Она была славная, Эльвира. Может, это и была та самая любовь? Ну, такая, настоящая, по-толстовски или по-бунински? Фамм фаталь и все такое? Кто его знает. Тогда он точно был уверен в одном: она его спасала одним только своим присутствием рядом, и без нее он погиб бы.
Не сошлись они только однажды. Сблизившись достаточно, чтобы начать говорить о межполовых отношениях, стали обсуждать брак. Сема сказал, что вряд ли женится. Во-первых, все женщины изменяют. Либо уходят вовсе. И это ранит.
А во-вторых, гражданскими жить удобнее, как ни крути. Зачем сразу жениться? Вдруг не сложится. Надо так попробовать, для начала.
Она сказала тогда:
- Вот представь, что ты уже серьезный, взрослый. Или несерьезный, но взрослый – давай сейчас о биологическом возрасте хотя бы, к черту половозрелость в моральном смысле. И у тебя есть дочь. Она маленькая сначала. Смешная, щекастая, буквы какие-то не выговаривает, и оттого некоторые слова звучат совсем по-румынски. Потом растет. Куклы, фенечки, котенка попросит и заведете. А однажды повзрослеет совсем. И ты приедешь домой из командировки, а там какой-то совсем зеленый мальчик Сережа из Таганрога, в трусах ходит. Пробует, значит. И будь он хоть Витей из Читы, он бы все равно тебя не очень устроил. Потому что ты вообще плохо себе представляешь, как с ней можно что-то такое творить. Она маленькая  же - сейчас и будет всегда. Это для других она выросла, но ведь были же эти фенечки, шепелявость, котенок этот. И свадьбу ты ее, так и быть, как-нибудь переживешь. Но чтобы так, основательно.

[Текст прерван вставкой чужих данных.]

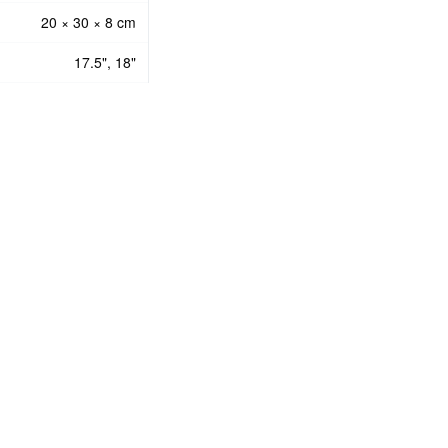
20 × 30 × 8 cm
17.5", 18"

Чтобы хороший человек, чтобы надежно, счастливо и на всю жизнь. Но ведь не пробы же. Она же не тестер. Или тебе хотелось бы, чтобы и с твоей дочерью кто-то что-то пробовал?
-Нет.
-Вот и моей маме так же.
А как выяснилось, что Эльвира – дочь Аркадия, он уже и не помнит.

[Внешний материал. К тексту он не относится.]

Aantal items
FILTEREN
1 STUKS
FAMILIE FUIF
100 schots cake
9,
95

Когда она впервые привела его в фонд, он не знал, для чего идет.
На групповом собеседовании кто-то говорил, что пришел, чтобы наполнить жизнь новым смыслом. Кто-то – что для того, чтобы открыть сердце новым чувствам: состраданию, самоотречению.
Сема пришел ради Эльвиры, но ведь так не скажешь, подумают: дурак. И сказал, что просто хочет помочь. Когда ему предложили пойти к Георгию Антоновичу в соседний с ним дом, согласился безо всяких там экивоков. Какая разница, в самом деле, к кому.
Это был поджарый, крепкий еще старик в инвалидной коляске, профессиональный парашютист, немного не рассчитавший однажды.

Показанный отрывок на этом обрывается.